I happened across this whole thing by accident (searching something along the lines of 'quinoa vs oatmeal') and spent a good few hours over the course of the last week reading articles and posts on here. What a find indeed!
For a start, I'm 24, 5'2", and about 115lbs. I'm in art school (which means I spend an absurd amount of time pent up sitting on my arse painting and drawing and listening to lectures and doing research and writing papers) and will be graduating in May. Avid outdoorsperson, I thrive on those hiking days in the summer with my dog, hill walking, and we tend to go jogging a few nights each week. I'm also a horse-lover but am far too broke to afford one of my own (someday!), so I take lessons and occasionally lease when I have the money.
Food and I have a rough history (well, truthfully it's more like "me and myself have a rough history and used food as the scapegoat"); from age 14-21 I struggled with anorexia. Somehow, and it still boggles me today, the eating disorder just slowly faded away into a very small weak little thing that sat in the back of my mind, easily ignored, easily shut-up. I realized that food, and even my weight, were not the problem; that was something deeper. I've never been overweight and, thanks to good parenting, have always been a fairly 'healthy' eater (but the proverb 'a 6 inch line is short relative to an 8 inch line, an 8 inch line is short relative to a 10 inch line' comes to mind..). My relationship with food is now a normal one; I no longer pin it as the source of my problems, nor do I use it a source of pleasure.
That said, I have other issues with food; for the past number of years I've wondered what the hell is it that I'm eating? I look at my great aunts and uncles and my grandparents; they grew up in a very rural setting on the coast of Ireland, eating their own home-grown things, fresh fish, animals they raised themselves...generally everything was raw, homegrown or wild, and unprocessed. Life was not easy, much work goes into sustenance farming, but they were active and have such a love and appreciation for life. They are the epitome of healthy, especially at their old ages, and I am in awe whenever I visit them. The rest of the people where they are from have a history of long and healthy lives as well; 'back in the day' when healthcare wasn't given to them, when they weren't really connected to the rest of society (as it became more and more industrialized), they were living to ages above 90 years old, which was exceptionally long at that point. Now it's different, even for them; the newer generations and islanders aren't as healthy overall. The other side of the family is a different story; different location (cities/suburbs of America), background, culture, and full of heart disease, obesity, heath problems, mental problems, short lives. I couldn't help but wonder what the heck was going on to cause such a difference, and my conclusion is a difference in lifestyle, and primarily diet. Naturally, I want to avoid being like the latter part of the family as much as I can.
So here I am now. My goal is not about weight loss, and more about learning to feed myself what my body actually needs (eat to live, not live to eat) and what is going to be good for it. Also, what's better for the environment (I really want to focus on buying local and organic). It's lent, and so I'm currently sans-processed foods, as well as I can anyway, there are certain things I have to put restrictions on because of time, money, resources, and some bad habits; milk, flours, coffee, spices, bread (I'm currently eating that sprouted bread stuff). Most everything is processed, at least to a degree, but the question is where to draw the line.
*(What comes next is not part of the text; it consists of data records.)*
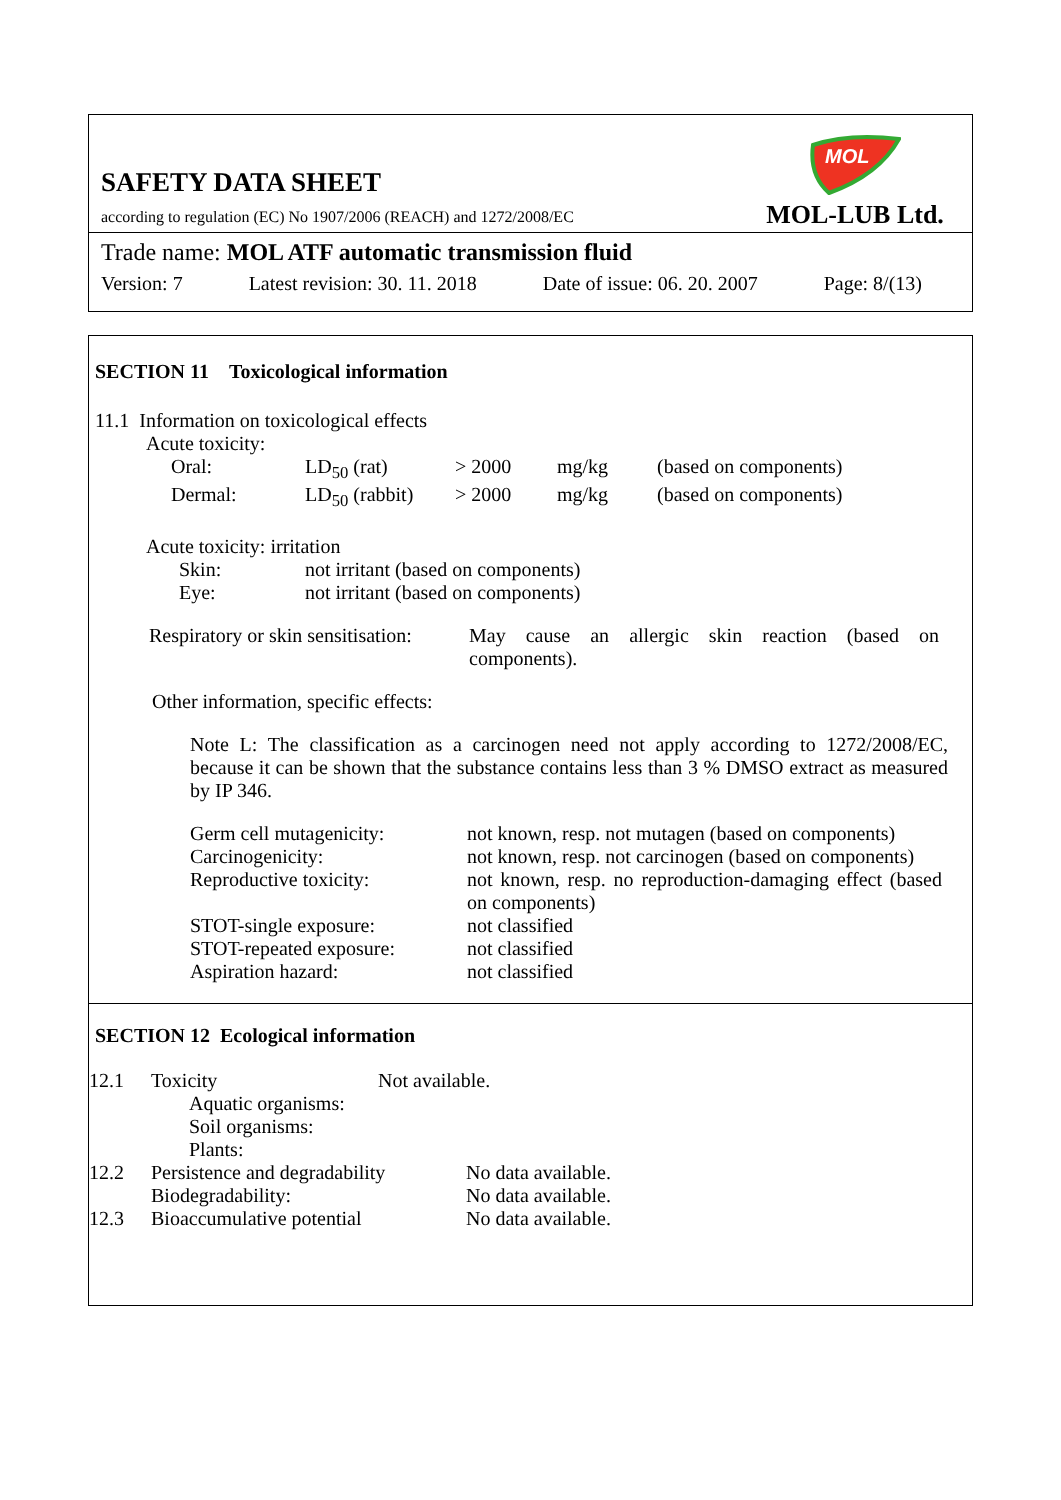SAFETY DATA SHEET
according to regulation (EC) No 1907/2006 (REACH) and 1272/2008/EC
MOL
MOL-LUB Ltd.
Trade name: MOL ATF automatic transmission fluid
Version: 7 Latest revision: 30. 11. 2018 Date of issue: 06. 20. 2007 Page: 8/(13)
SECTION 11 Toxicological information
11.1 Information on toxicological effects
Acute toxicity:
| Oral: | LD<sub>50</sub> (rat) | > 2000 | mg/kg | (based on components) |
| Dermal: | LD<sub>50</sub> (rabbit) | > 2000 | mg/kg | (based on components) |
Acute toxicity: irritation
| Skin: | not irritant (based on components) |
| Eye: | not irritant (based on components) |
| Respiratory or skin sensitisation: | May cause an allergic skin reaction (based on components). |
Other information, specific effects:
Note L: The classification as a carcinogen need not apply according to 1272/2008/EC, because it can be shown that the substance contains less than 3 % DMSO extract as measured by IP 346.
| Germ cell mutagenicity: | not known, resp. not mutagen (based on components) |
| Carcinogenicity: | not known, resp. not carcinogen (based on components) |
| Reproductive toxicity: | not known, resp. no reproduction-damaging effect (based on components) |
| STOT-single exposure: | not classified |
| STOT-repeated exposure: | not classified |
| Aspiration hazard: | not classified |
SECTION 12 Ecological information
| 12.1 | Toxicity | Not available. | |
| | Aquatic organisms: | | |
| | Soil organisms: | | |
| | Plants: | | |
| 12.2 | Persistence and degradability | | No data available. |
| | Biodegradability: | | No data available. |
| 12.3 | Bioaccumulative potential | | No data available. |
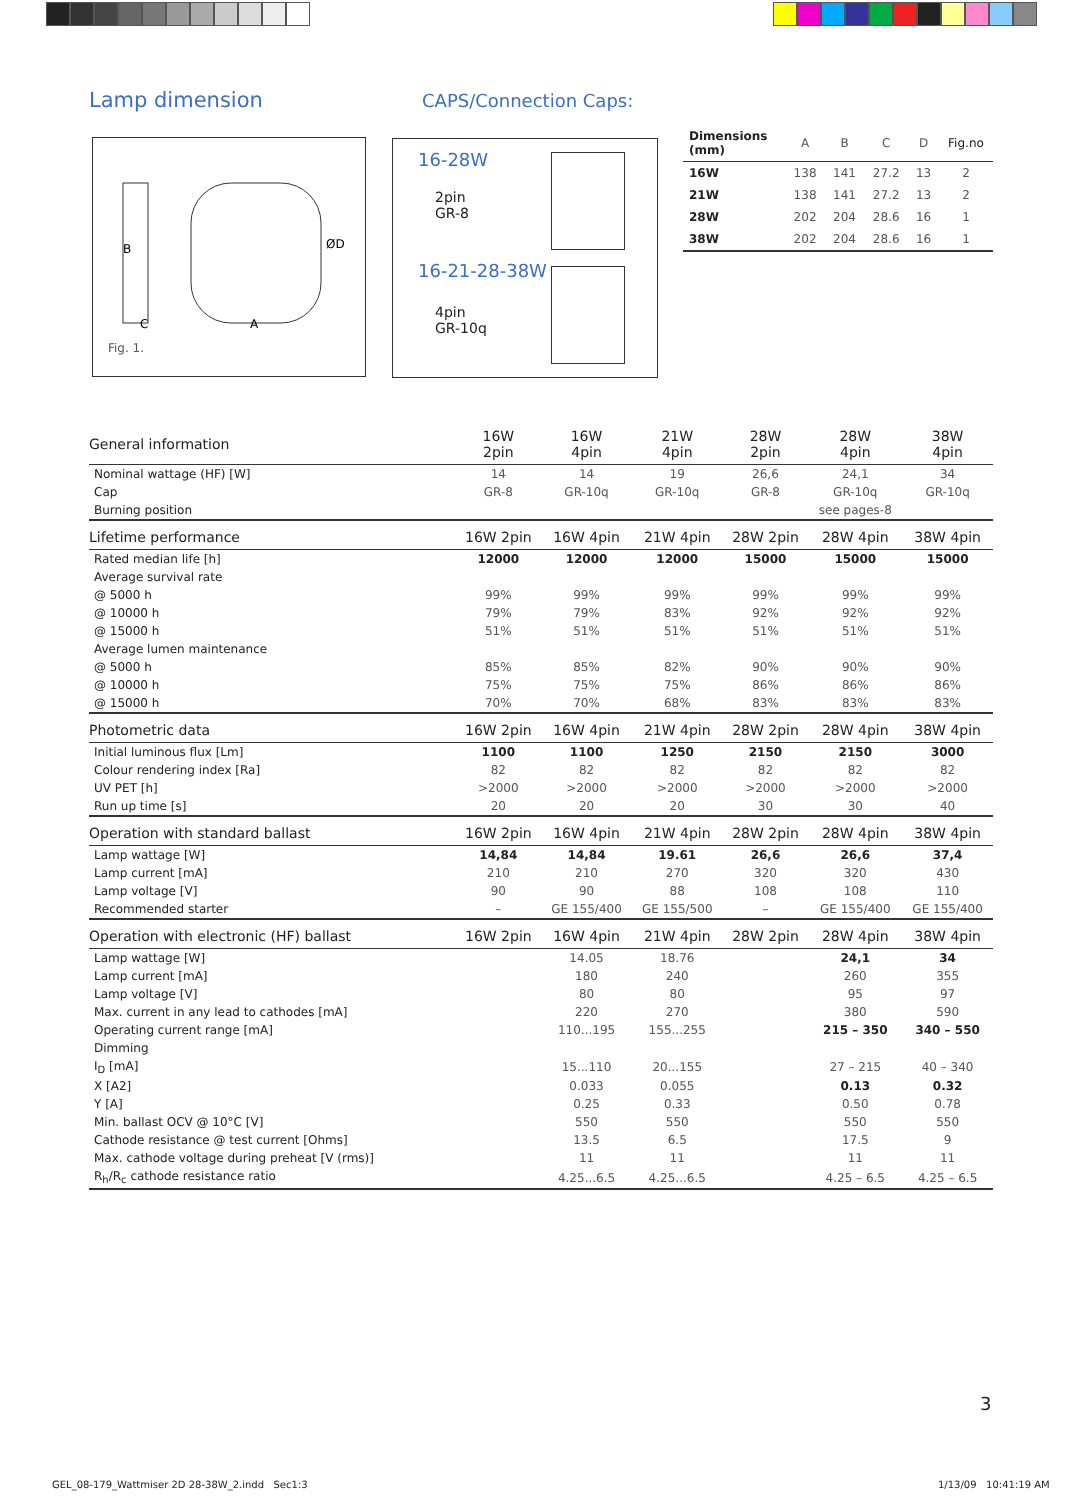Lamp dimension CAPS/Connection Caps:
B
ØD
C
A
Fig. 1.
16-28W
2pin
GR-8
16-21-28-38W
4pin
GR-10q
| Dimensions (mm) | A | B | C | D | Fig.no |
| 16W | 138 | 141 | 27.2 | 13 | 2 |
| 21W | 138 | 141 | 27.2 | 13 | 2 |
| 28W | 202 | 204 | 28.6 | 16 | 1 |
| 38W | 202 | 204 | 28.6 | 16 | 1 |
| General information | 16W 2pin | 16W 4pin | 21W 4pin | 28W 2pin | 28W 4pin | 38W 4pin |
| Nominal wattage (HF) [W] | 14 | 14 | 19 | 26,6 | 24,1 | 34 |
| Cap | GR-8 | GR-10q | GR-10q | GR-8 | GR-10q | GR-10q |
| Burning position | | | | | see pages-8 | |
| Lifetime performance | 16W 2pin | 16W 4pin | 21W 4pin | 28W 2pin | 28W 4pin | 38W 4pin |
| Rated median life [h] | 12000 | 12000 | 12000 | 15000 | 15000 | 15000 |
| Average survival rate | | | | | | |
| @ 5000 h | 99% | 99% | 99% | 99% | 99% | 99% |
| @ 10000 h | 79% | 79% | 83% | 92% | 92% | 92% |
| @ 15000 h | 51% | 51% | 51% | 51% | 51% | 51% |
| Average lumen maintenance | | | | | | |
| @ 5000 h | 85% | 85% | 82% | 90% | 90% | 90% |
| @ 10000 h | 75% | 75% | 75% | 86% | 86% | 86% |
| @ 15000 h | 70% | 70% | 68% | 83% | 83% | 83% |
| Photometric data | 16W 2pin | 16W 4pin | 21W 4pin | 28W 2pin | 28W 4pin | 38W 4pin |
| Initial luminous flux [Lm] | 1100 | 1100 | 1250 | 2150 | 2150 | 3000 |
| Colour rendering index [Ra] | 82 | 82 | 82 | 82 | 82 | 82 |
| UV PET [h] | >2000 | >2000 | >2000 | >2000 | >2000 | >2000 |
| Run up time [s] | 20 | 20 | 20 | 30 | 30 | 40 |
| Operation with standard ballast | 16W 2pin | 16W 4pin | 21W 4pin | 28W 2pin | 28W 4pin | 38W 4pin |
| Lamp wattage [W] | 14,84 | 14,84 | 19.61 | 26,6 | 26,6 | 37,4 |
| Lamp current [mA] | 210 | 210 | 270 | 320 | 320 | 430 |
| Lamp voltage [V] | 90 | 90 | 88 | 108 | 108 | 110 |
| Recommended starter | – | GE 155/400 | GE 155/500 | – | GE 155/400 | GE 155/400 |
| Operation with electronic (HF) ballast | 16W 2pin | 16W 4pin | 21W 4pin | 28W 2pin | 28W 4pin | 38W 4pin |
| Lamp wattage [W] | | 14.05 | 18.76 | | 24,1 | 34 |
| Lamp current [mA] | | 180 | 240 | | 260 | 355 |
| Lamp voltage [V] | | 80 | 80 | | 95 | 97 |
| Max. current in any lead to cathodes [mA] | | 220 | 270 | | 380 | 590 |
| Operating current range [mA] | | 110...195 | 155...255 | | 215 – 350 | 340 – 550 |
| Dimming | | | | | | |
| I<sub>D</sub> [mA] | | 15...110 | 20...155 | | 27 – 215 | 40 – 340 |
| X [A2] | | 0.033 | 0.055 | | 0.13 | 0.32 |
| Y [A] | | 0.25 | 0.33 | | 0.50 | 0.78 |
| Min. ballast OCV @ 10°C [V] | | 550 | 550 | | 550 | 550 |
| Cathode resistance @ test current [Ohms] | | 13.5 | 6.5 | | 17.5 | 9 |
| Max. cathode voltage during preheat [V (rms)] | | 11 | 11 | | 11 | 11 |
| R<sub>h</sub>/R<sub>c</sub> cathode resistance ratio | | 4.25...6.5 | 4.25...6.5 | | 4.25 – 6.5 | 4.25 – 6.5 |
3
GEL_08-179_Wattmiser 2D 28-38W_2.indd Sec1:3
1/13/09 10:41:19 AM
As I said before, this is my final semester of school, and it's full of all sorts of stress and anxiety. My thesis has taken over my life and I'm a chaotic mess with everything that's going on in regards to that, so starting full-force PB is probably not a good option right now. I'd be setting myself up for failure and probably more stress. So my goal is to sort of....wean some things out of my diet, and then come the time when my thesis and work is all finished, to start a big switch. I'm also a smoker, and I cannot take it anymore. I loathe everything about it. Everything. I even hate admitting it; it's thoroughly embarrassing. A lifestyle switch is what I need; proper diet, no smoking, proper exercise, wholeness. I don't do well with subtlety.
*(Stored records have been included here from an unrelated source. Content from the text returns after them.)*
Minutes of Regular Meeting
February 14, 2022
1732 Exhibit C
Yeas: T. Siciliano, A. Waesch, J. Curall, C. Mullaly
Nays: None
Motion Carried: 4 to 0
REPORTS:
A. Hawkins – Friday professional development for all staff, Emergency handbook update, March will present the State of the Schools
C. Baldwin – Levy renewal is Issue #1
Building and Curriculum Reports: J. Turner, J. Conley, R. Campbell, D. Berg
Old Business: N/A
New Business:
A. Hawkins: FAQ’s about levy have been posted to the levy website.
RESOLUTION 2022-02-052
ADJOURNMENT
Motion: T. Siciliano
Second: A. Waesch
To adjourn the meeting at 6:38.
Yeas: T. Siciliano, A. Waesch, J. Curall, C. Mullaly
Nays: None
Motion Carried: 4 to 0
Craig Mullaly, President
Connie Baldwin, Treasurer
Even my dog is slowly switching over to a raw diet it will be easier come summer when I'll have the time to really deal with making him meals.
Woof. So there's a novel for ye.
I'm really looking forward to this. It seems to be exactly what I've been looking for.
Does anybody have suggestions of what I should begin to wean off of first? I suppose that might be a tricky thing to suggest without knowing exactly what I eat, but anything would be a start (i.e. cut out anything high in such-and-such thing, limit daily intake of such-and-such to this-ammount, etc). I'm really not sure where to start myself.